2024年4月27日(土)

2024年米大統領選挙への道

2023年1月1日

「映像の力」と「トランプの責任」

 米国民にとって16年米大統領選挙におけるトランプ陣営とロシアとの共謀、即ち「ロシア疑惑」を理解するのは容易ではなかった。その一つの理由は、ロシア疑惑の可視化が困難であったからだ。

 一方、21年1月6日に発生したトランプ支持の暴徒による米連邦議会議事堂襲撃事件の映像は、テレビやネットで繰り返し流され、その日に何が起きたのかを米国民に改めて思い起こさせる。特に襲撃の場面は、米国民の脳裏に焼き付いて離れず、彼らにとって記憶に残る歴史的な事件になった。「映像の力」は多大であると言える。

 トランプ前大統領によるホワイトハウスからの機密文書持ち出しに関しても、米国民は同前大統領の私邸マーラ・ア・ラーゴにあった機密文書の一部を、映像を通して見ることができた。映像の力は世論調査結果に及ぼしているようだ。

 前で紹介したエコノミストとユーゴヴの共同世論調査によれば、議事堂襲撃事件に関して、米国民の56%が「決して忘れるべきではない」、39%が「前進すべきときだ」と回答した。議事堂襲撃事件を過去の事件として捉えて、「未来に向かって進むべきである」という考え方をする米国民は少数派だ。

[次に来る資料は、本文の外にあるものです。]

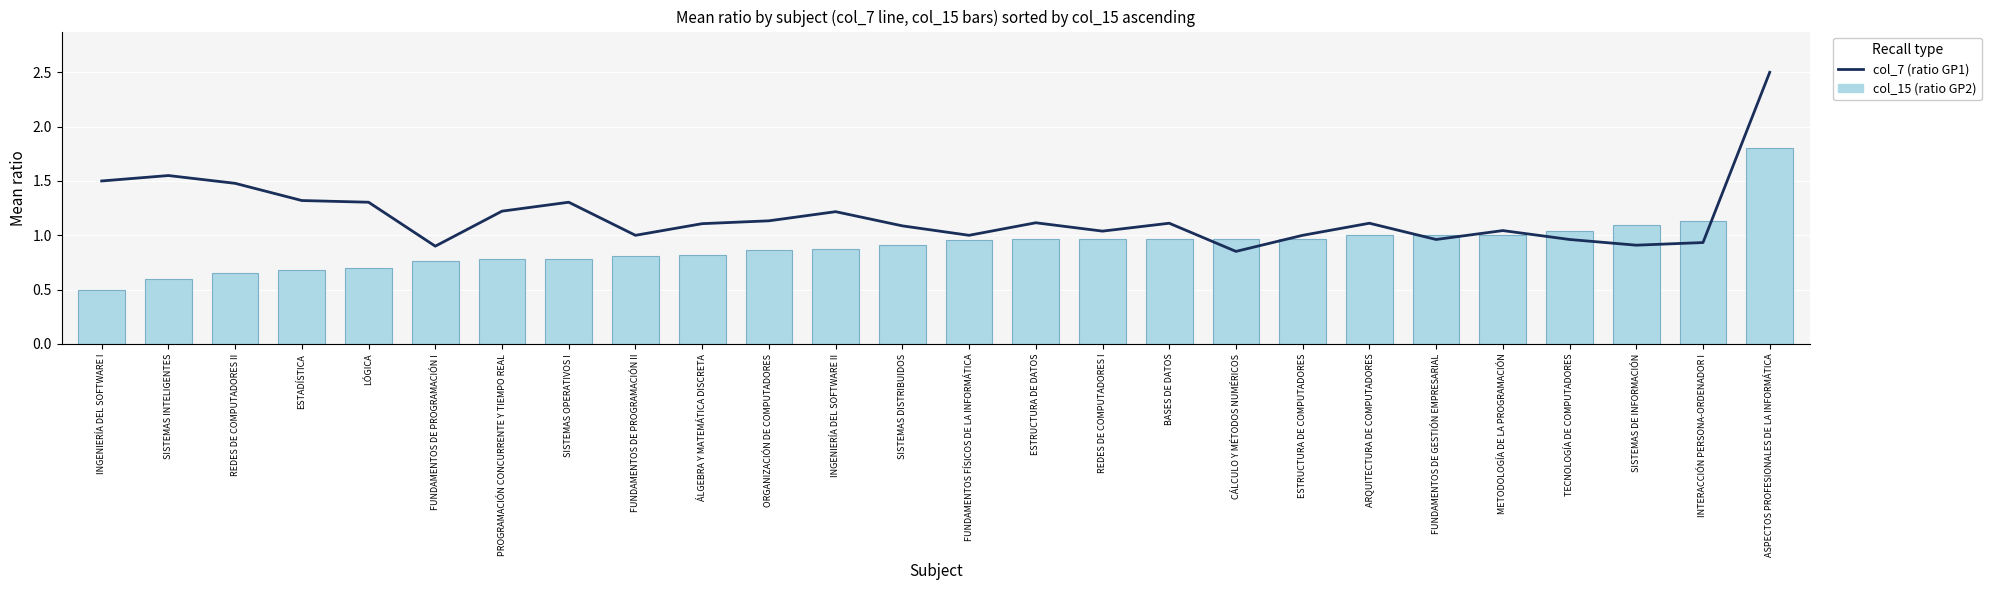

What is the value of the col_7 (ratio GP1/Esperados Gr10) bar at the 7th from the left?

1.2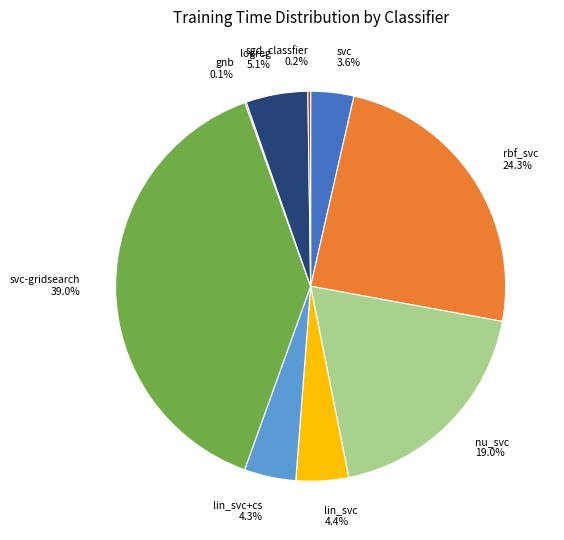

Which category has the biggest portion of the pie?

svc-gridsearch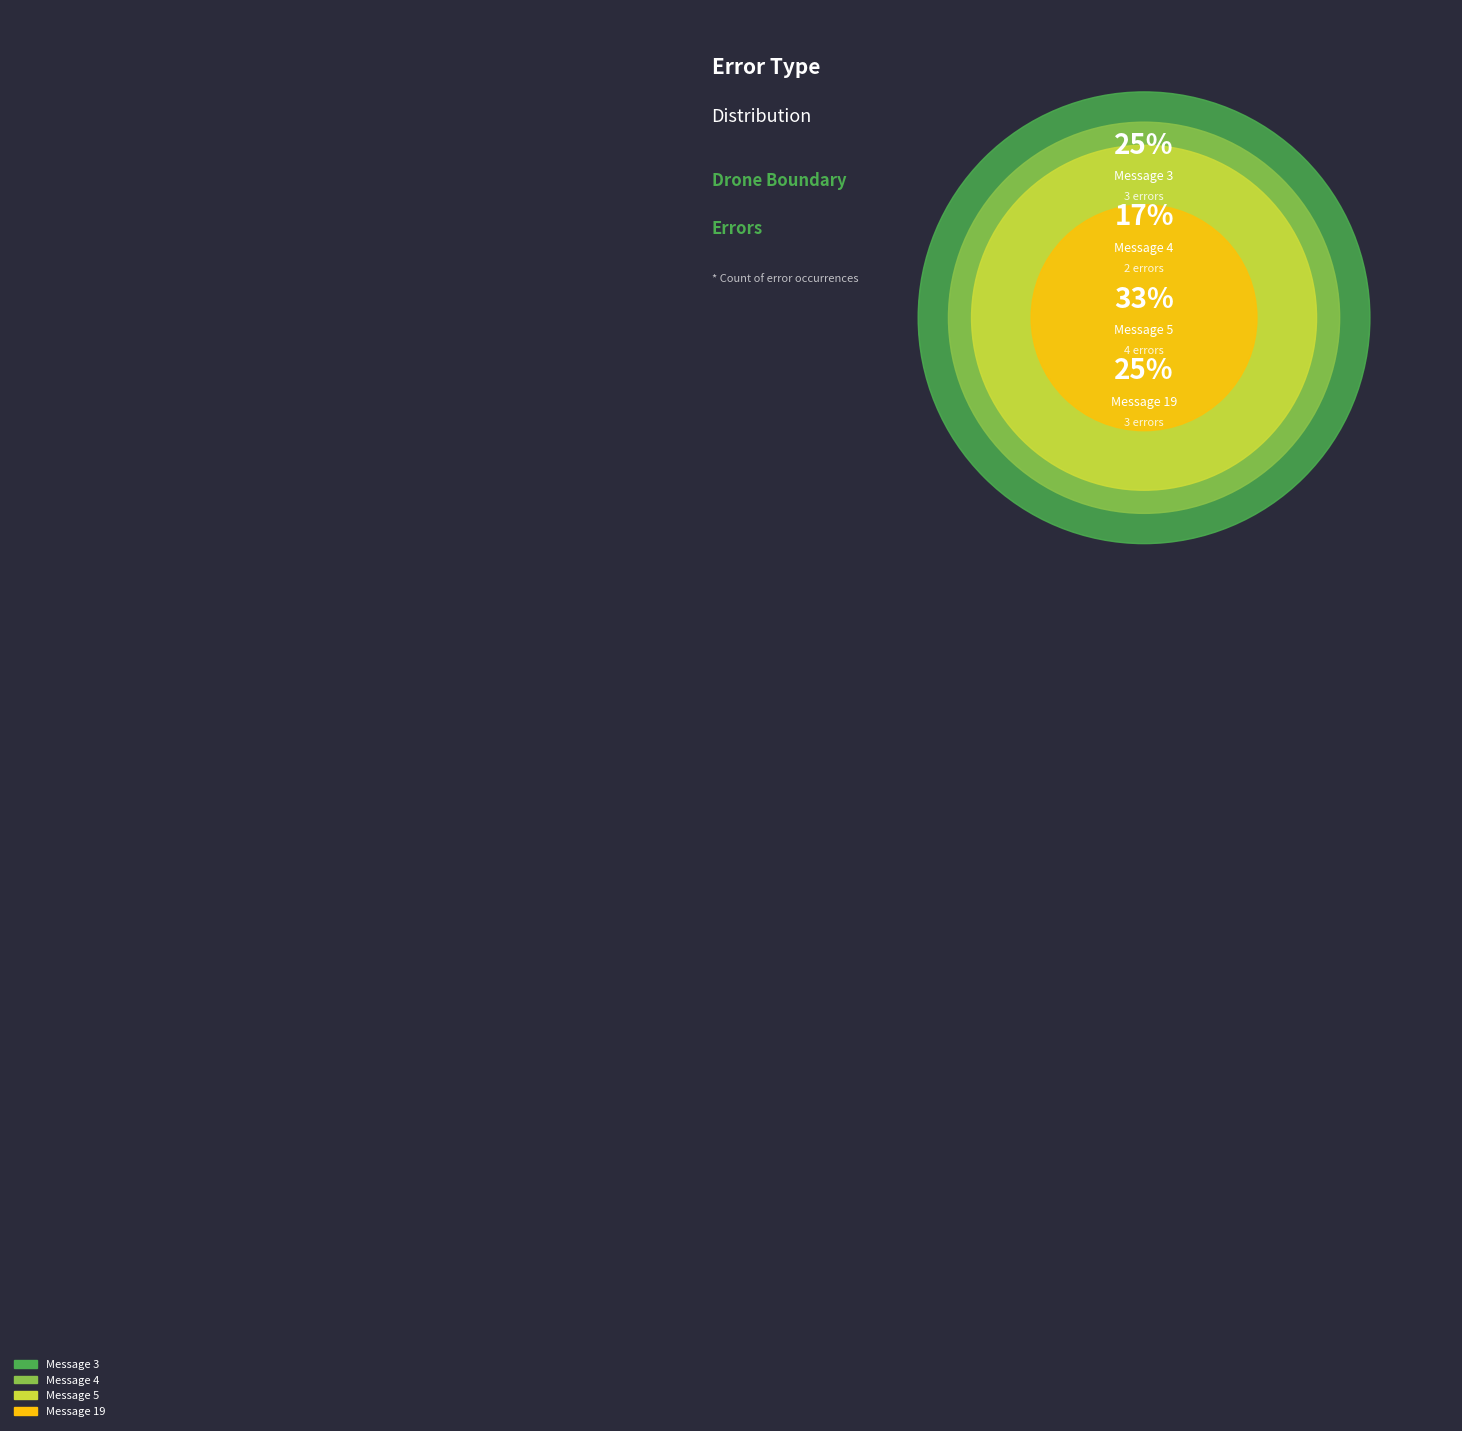

What percentage is the Message 4 slice, to the nearest percent?

17%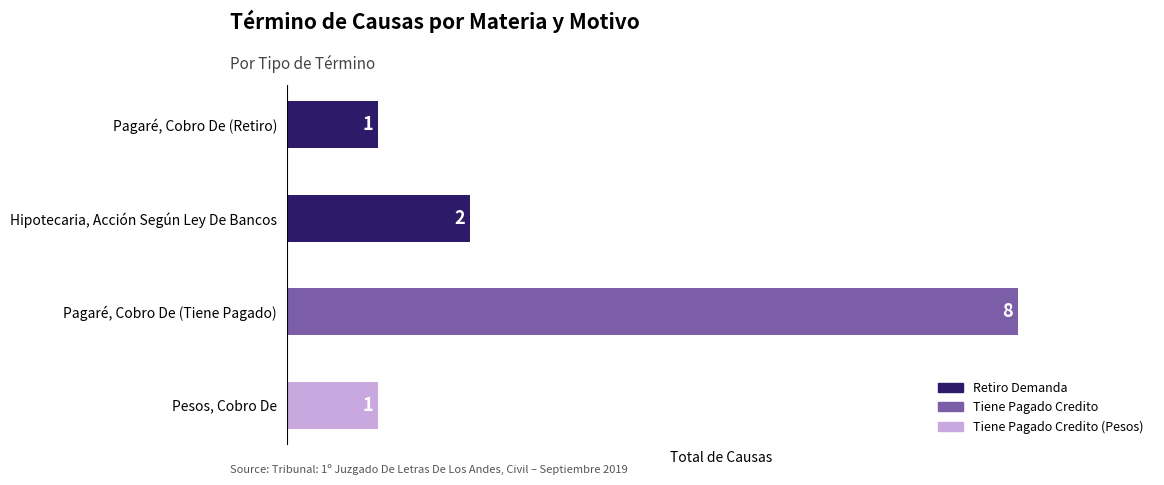

What is the difference between the values at Pagaré, Cobro De (Tiene Pagado) and Pesos, Cobro De?

7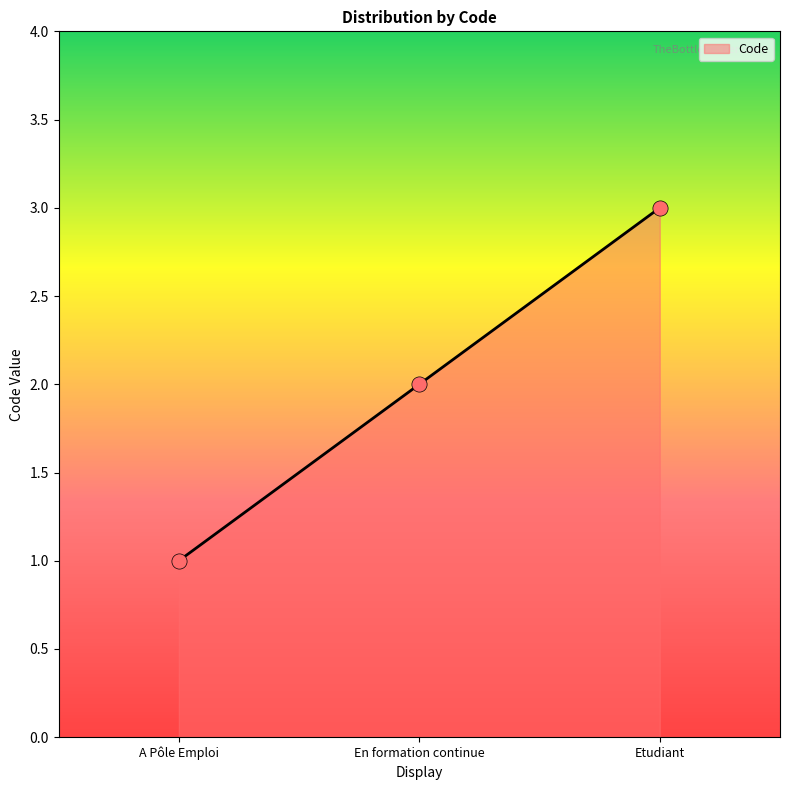

What is the ratio of the value at En formation continue to the value at Etudiant?

0.7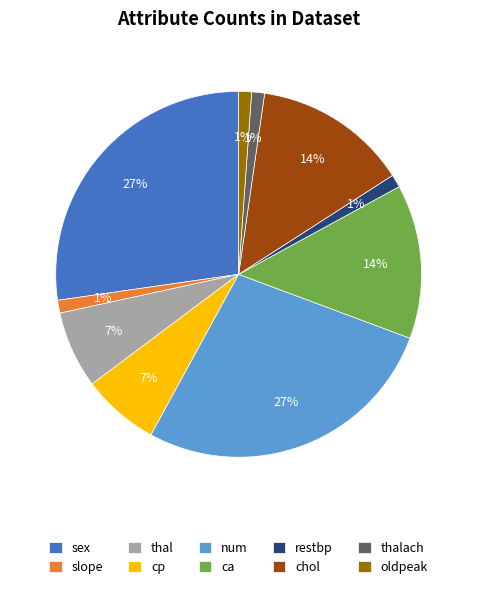

To the nearest percent, what is the difference between the largest and smallest slice percentages?

26%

 また、64%がトランプ前大統領に「責任がある」、33%が「責任がない」と回答した。「責任がある」が「責任がない」を31ポイントも上回った。「トランプ前大統領は20年米大統領選挙の結果を覆そうとして罪を犯した」という声明に対しては、50%が「はい」、42%が「いいえ」と答え、「はい」が「いいえ」を8ポイントリードした。

 さらに、トランプ前大統領の機密文書持ち出しについて、50%が「意図的である」、22%が「偶然の見落とし」と答え、「意図的」が5割を占めた。同前大統領の「刑事責任を問われるべきか」との質問に対して、45%が「はい」、34%が「いいえ」と回答した。

 USAトゥデイ紙の世論調査(22年12月3~7日実施)では、「米司法省がドナルド・トランプ前大統領を捜査するために、特別検察官を任命したことに賛成か反対か」という質問に対して、51%が「賛成」、44%が「反対」と答え、「賛成」が「反対」に7ポイント差をつけた。その背景には、「トランプ氏の刑事責任を問われるべきである」という世論の明確なメッセージが込められているとみてよい。仮に「トランプ刑事訴追」となれば、「トランプ離れ」の加速は避けられないかもしれない。